Joe (Joseph Leslie) Sample was born in Houston in 1939 and he began playing the piano when he was five years old. At Wheatley High School he teamed up with saxophonist Wilton Felder and drummer “Stix” Hooper, and formed a group called the Swingsters. Other players eventually joined the group including trombonist Wayne Henderson and the band changed its name to the Modern Jazz Sextet and eventually the Jazz Crusaders, a tribute to Art Blakey’s Jazz Messengers.
In 1960 the group decamped to Los Angeles and, now a quartet, made their first record -‘Freedom Sounds’ in 1961. The band recorded prolifically but the individual members also pursued semi-solo careers.

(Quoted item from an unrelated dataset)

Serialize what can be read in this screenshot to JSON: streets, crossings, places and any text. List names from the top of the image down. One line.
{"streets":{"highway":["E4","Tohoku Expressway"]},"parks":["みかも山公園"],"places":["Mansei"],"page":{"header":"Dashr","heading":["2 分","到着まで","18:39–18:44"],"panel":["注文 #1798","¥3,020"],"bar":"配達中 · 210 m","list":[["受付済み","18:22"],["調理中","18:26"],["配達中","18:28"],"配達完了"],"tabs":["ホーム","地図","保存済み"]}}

In 1969 Joe Sample made his first recording under his own name, ‘Fancy Dance ‘– a jazz trio album.
By the 70s the band had trimmed their name to The Crusaders and their music veered from straight jazz to a more accessible soul-based, groove sound. At the same time, Sample became an in-demand Los Angeles session player and worked on records by people like Joni Mitchell, Marvin Gaye, Tina Turner, B. B. King, Joe Cocker, Minnie Riperton and Anita Baker.
Sample was also known as a pioneer of the electric keyboard. He began to use the electric piano in the Jazz Crusaders but his best known recording with the innovative instrument is possibly ‘Street Life’. Other acclaimed Crusaders’ albums featuring Sample’s inspired and innovative playing include ‘Rhapsody And Blues’ and ‘Those Southern Knights’. The Crusaders split up in 1987 (though they would sporadically reconvene) and Sample issued numerous acclaimed solo albums –amongst them ‘Sample This’, ‘The Hunter’, ‘The Song Lives On’, ‘The Pecan Tree’ (which featured the sublime Howard Hewett vocalised ‘In A Heartbeat’) and ‘Feeling Good’ (a collaboration with long time Crusaders’ associate, Randy Crawford).
Joe Sample relocated to Houston in 2001 and was named artist-in-residence at Texas Southern University’s Jazz Studies programme. Until recently, he continued to tour extensively in Europe and performed with two new groups, the Creole Joe Zydeco Band and the Joe Sample Select Orchestra. Most recently, Sample was actively working on original lyrics and music with Jonathan Brooks for a musical theatrical work, ‘Quadroon’, which just experienced a successful reading this summer in his hometown of Houston.
Joe Sample is survived by his wife, Yolanda, and his son, bassist Nicklas Sample.